» What is required
Please retype the material beneath this task exactly, starting with its first line and finishing with the line containing "microscopy of benign".

» Data extracts
=== Begin Enclosure ===
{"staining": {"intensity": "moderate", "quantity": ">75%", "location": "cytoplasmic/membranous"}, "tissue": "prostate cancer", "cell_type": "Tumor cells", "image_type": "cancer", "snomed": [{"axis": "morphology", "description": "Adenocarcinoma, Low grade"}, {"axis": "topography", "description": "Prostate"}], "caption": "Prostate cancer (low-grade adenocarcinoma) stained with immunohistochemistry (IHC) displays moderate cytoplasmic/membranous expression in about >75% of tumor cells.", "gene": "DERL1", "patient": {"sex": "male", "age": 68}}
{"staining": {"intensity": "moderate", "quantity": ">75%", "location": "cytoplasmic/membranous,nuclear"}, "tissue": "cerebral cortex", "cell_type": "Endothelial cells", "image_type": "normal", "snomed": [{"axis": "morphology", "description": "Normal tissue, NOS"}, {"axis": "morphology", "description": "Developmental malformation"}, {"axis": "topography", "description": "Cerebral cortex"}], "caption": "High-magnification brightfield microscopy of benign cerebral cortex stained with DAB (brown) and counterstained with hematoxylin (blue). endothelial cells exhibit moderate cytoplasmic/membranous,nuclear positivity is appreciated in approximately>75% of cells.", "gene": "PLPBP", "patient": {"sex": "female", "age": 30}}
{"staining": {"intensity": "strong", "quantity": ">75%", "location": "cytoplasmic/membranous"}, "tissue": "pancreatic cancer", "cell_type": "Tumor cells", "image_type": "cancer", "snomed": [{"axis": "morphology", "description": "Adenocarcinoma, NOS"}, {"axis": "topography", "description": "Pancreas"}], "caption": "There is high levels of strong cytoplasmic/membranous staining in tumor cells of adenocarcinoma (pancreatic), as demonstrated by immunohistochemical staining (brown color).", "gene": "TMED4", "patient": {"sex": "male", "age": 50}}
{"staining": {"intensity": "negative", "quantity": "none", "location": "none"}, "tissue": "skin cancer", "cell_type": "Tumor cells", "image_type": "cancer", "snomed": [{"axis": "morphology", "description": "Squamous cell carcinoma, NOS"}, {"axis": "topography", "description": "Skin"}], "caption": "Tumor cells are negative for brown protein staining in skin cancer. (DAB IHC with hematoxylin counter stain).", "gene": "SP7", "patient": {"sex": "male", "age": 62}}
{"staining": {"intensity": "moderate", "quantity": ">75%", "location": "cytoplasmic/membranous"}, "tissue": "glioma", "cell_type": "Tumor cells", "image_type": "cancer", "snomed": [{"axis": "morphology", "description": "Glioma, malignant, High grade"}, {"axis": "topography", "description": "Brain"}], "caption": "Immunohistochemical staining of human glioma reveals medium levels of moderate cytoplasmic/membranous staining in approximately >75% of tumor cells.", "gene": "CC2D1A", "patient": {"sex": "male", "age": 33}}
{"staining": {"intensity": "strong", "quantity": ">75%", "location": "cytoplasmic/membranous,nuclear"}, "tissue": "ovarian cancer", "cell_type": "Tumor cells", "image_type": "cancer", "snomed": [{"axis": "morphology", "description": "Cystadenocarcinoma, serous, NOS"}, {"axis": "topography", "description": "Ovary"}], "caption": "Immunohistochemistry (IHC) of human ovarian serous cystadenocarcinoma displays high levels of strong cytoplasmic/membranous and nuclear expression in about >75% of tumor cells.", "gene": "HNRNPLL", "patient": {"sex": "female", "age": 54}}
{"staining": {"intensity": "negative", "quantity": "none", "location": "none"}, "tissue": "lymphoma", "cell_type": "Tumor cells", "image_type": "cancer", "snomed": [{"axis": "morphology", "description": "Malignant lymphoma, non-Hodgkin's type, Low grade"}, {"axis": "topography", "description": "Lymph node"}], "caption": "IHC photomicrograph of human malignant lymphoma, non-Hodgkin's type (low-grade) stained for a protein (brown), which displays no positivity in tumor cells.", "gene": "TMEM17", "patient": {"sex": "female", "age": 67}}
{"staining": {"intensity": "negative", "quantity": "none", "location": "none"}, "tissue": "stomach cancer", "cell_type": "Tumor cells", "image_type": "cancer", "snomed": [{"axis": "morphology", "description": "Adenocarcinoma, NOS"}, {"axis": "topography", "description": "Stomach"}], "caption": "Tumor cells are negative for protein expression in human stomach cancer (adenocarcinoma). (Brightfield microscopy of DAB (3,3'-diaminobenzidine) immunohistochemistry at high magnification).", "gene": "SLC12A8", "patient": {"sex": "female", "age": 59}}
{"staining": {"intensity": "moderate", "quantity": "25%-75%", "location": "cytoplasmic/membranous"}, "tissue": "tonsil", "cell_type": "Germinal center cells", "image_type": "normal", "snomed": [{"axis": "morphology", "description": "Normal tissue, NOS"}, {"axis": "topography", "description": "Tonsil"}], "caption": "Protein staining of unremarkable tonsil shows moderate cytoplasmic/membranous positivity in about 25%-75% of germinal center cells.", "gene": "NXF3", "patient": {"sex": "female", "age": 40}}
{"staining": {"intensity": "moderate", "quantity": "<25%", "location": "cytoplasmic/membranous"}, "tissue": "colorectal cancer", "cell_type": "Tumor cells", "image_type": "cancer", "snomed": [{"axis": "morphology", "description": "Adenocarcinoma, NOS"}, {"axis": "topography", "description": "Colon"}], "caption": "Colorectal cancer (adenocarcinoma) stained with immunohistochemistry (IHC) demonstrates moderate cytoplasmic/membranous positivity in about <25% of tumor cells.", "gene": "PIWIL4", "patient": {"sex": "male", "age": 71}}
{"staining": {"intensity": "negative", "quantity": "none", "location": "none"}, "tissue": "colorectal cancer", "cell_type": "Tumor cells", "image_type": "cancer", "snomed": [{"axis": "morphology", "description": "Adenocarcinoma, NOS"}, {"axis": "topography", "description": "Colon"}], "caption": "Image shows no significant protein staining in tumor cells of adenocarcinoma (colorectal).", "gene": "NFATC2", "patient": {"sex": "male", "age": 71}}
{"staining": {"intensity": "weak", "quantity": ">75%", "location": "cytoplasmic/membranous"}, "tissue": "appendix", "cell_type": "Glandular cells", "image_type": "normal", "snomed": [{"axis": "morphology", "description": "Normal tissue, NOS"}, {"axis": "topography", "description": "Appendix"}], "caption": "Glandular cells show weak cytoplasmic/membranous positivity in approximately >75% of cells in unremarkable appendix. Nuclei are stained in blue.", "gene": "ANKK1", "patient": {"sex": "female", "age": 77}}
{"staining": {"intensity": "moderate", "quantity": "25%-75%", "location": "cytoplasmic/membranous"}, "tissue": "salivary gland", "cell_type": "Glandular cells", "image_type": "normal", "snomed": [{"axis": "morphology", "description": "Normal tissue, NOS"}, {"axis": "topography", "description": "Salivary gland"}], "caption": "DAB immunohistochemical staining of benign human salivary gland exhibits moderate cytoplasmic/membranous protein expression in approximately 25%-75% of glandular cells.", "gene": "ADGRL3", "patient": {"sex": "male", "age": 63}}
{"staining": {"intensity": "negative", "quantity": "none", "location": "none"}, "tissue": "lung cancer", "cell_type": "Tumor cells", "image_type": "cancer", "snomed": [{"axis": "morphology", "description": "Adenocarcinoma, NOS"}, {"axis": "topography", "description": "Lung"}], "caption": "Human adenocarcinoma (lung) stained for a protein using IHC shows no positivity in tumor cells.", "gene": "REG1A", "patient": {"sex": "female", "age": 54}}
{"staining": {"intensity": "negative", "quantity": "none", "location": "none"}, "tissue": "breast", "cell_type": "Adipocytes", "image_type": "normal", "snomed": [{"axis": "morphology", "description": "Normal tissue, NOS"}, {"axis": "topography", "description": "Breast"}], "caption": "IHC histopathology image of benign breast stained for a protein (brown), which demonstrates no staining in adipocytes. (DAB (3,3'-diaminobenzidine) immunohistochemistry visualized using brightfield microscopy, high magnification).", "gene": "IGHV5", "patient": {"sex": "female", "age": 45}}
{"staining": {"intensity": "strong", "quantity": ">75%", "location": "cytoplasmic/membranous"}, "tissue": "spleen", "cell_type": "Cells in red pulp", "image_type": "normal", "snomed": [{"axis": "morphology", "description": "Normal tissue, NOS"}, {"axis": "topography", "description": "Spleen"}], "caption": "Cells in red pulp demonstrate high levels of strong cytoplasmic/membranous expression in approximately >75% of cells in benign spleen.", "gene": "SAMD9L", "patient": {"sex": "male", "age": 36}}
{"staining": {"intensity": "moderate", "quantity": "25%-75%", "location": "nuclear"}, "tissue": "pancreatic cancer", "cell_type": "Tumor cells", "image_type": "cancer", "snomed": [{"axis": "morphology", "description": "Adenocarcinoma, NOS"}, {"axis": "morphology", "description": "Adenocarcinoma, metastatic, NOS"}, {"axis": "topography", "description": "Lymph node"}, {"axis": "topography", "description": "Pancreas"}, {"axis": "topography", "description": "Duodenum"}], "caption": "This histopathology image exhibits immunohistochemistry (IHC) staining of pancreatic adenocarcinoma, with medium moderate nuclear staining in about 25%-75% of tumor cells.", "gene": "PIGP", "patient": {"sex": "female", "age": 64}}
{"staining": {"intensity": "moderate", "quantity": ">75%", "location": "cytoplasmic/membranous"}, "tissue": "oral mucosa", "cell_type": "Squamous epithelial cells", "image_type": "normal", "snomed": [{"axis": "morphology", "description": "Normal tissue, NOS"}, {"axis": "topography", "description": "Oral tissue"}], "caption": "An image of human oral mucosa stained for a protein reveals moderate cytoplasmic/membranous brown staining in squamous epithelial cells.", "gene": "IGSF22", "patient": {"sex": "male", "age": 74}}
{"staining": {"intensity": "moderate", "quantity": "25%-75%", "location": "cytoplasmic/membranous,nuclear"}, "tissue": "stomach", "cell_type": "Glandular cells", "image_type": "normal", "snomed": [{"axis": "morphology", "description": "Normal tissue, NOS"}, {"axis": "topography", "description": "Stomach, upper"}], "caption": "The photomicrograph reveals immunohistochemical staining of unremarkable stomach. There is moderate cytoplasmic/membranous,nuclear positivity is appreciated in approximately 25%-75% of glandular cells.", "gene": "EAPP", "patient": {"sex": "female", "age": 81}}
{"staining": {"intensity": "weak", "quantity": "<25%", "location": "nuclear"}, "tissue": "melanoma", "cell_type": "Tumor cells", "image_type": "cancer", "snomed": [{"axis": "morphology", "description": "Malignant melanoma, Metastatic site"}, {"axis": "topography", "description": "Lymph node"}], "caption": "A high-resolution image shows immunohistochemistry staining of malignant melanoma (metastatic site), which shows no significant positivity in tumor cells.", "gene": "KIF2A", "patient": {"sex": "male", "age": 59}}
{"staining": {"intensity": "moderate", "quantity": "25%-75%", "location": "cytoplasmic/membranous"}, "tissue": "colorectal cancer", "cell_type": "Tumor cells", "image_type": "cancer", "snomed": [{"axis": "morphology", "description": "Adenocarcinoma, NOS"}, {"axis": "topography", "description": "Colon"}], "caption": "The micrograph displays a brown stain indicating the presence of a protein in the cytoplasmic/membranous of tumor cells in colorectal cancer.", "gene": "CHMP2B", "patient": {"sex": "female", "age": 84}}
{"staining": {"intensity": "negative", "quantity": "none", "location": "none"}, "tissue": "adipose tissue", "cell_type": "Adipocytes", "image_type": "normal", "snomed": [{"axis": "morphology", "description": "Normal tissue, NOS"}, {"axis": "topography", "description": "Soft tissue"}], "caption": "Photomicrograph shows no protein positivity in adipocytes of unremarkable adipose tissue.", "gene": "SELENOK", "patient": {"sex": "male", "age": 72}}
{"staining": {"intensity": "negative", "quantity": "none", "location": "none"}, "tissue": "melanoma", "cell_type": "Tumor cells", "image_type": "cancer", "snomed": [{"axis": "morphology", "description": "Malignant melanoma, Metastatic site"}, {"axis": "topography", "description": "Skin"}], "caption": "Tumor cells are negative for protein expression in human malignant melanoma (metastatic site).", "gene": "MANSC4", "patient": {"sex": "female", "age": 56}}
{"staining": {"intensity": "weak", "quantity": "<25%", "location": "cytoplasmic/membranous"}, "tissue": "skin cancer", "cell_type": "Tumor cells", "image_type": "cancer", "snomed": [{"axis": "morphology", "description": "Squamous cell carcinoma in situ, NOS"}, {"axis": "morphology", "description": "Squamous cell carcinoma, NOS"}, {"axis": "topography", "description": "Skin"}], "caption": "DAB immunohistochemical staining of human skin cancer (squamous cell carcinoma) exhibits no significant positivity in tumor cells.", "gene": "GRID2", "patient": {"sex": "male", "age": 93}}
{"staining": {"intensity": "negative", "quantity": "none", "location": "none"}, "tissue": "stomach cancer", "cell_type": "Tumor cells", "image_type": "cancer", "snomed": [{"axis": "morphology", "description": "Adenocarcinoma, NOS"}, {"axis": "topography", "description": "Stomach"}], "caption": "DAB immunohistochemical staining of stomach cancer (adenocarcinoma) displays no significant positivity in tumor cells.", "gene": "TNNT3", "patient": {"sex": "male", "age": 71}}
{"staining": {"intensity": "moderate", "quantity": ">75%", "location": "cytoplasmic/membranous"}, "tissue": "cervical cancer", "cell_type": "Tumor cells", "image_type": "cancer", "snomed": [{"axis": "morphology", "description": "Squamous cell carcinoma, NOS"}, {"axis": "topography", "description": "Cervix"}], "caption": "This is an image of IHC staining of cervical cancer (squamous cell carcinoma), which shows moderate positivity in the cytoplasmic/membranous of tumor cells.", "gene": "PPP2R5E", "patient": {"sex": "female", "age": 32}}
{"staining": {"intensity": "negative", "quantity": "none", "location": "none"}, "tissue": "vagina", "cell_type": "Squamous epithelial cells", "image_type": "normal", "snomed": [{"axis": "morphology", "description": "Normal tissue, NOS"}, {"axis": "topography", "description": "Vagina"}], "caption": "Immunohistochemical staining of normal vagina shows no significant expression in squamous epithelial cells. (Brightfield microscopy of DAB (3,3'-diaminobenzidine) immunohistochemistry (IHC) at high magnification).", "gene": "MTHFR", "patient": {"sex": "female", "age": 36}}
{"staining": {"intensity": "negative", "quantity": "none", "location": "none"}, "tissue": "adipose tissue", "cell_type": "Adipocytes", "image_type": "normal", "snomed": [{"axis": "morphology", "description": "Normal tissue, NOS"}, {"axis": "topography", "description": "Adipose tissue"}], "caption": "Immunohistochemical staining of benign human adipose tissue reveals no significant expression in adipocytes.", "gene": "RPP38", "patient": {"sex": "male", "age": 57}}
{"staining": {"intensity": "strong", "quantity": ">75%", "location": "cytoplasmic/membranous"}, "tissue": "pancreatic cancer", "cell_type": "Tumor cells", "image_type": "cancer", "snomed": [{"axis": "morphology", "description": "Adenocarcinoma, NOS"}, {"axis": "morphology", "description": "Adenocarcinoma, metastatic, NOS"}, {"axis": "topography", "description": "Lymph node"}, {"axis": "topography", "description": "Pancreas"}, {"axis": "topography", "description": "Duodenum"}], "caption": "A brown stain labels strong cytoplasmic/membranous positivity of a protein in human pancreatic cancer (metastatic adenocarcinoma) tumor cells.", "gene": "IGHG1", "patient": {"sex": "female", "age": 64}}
=== End Enclosure ===
» Answer to this problem
{"staining": {"intensity": "moderate", "quantity": ">75%", "location": "cytoplasmic/membranous"}, "tissue": "prostate cancer", "cell_type": "Tumor cells", "image_type": "cancer", "snomed": [{"axis": "morphology", "description": "Adenocarcinoma, Low grade"}, {"axis": "topography", "description": "Prostate"}], "caption": "Prostate cancer (low-grade adenocarcinoma) stained with immunohistochemistry (IHC) displays moderate cytoplasmic/membranous expression in about >75% of tumor cells.", "gene": "DERL1", "patient": {"sex": "male", "age": 68}}
{"staining": {"intensity": "moderate", "quantity": ">75%", "location": "cytoplasmic/membranous,nuclear"}, "tissue": "cerebral cortex", "cell_type": "Endothelial cells", "image_type": "normal", "snomed": [{"axis": "morphology", "description": "Normal tissue, NOS"}, {"axis": "morphology", "description": "Developmental malformation"}, {"axis": "topography", "description": "Cerebral cortex"}], "caption": "High-magnification brightfield microscopy of benign cerebral cortex stained with DAB (brown) and counterstained with hematoxylin (blue). endothelial cells exhibit moderate cytoplasmic/membranous,nuclear positivity is appreciated in approximately>75% of cells.", "gene": "PLPBP", "patient": {"sex": "female", "age": 30}}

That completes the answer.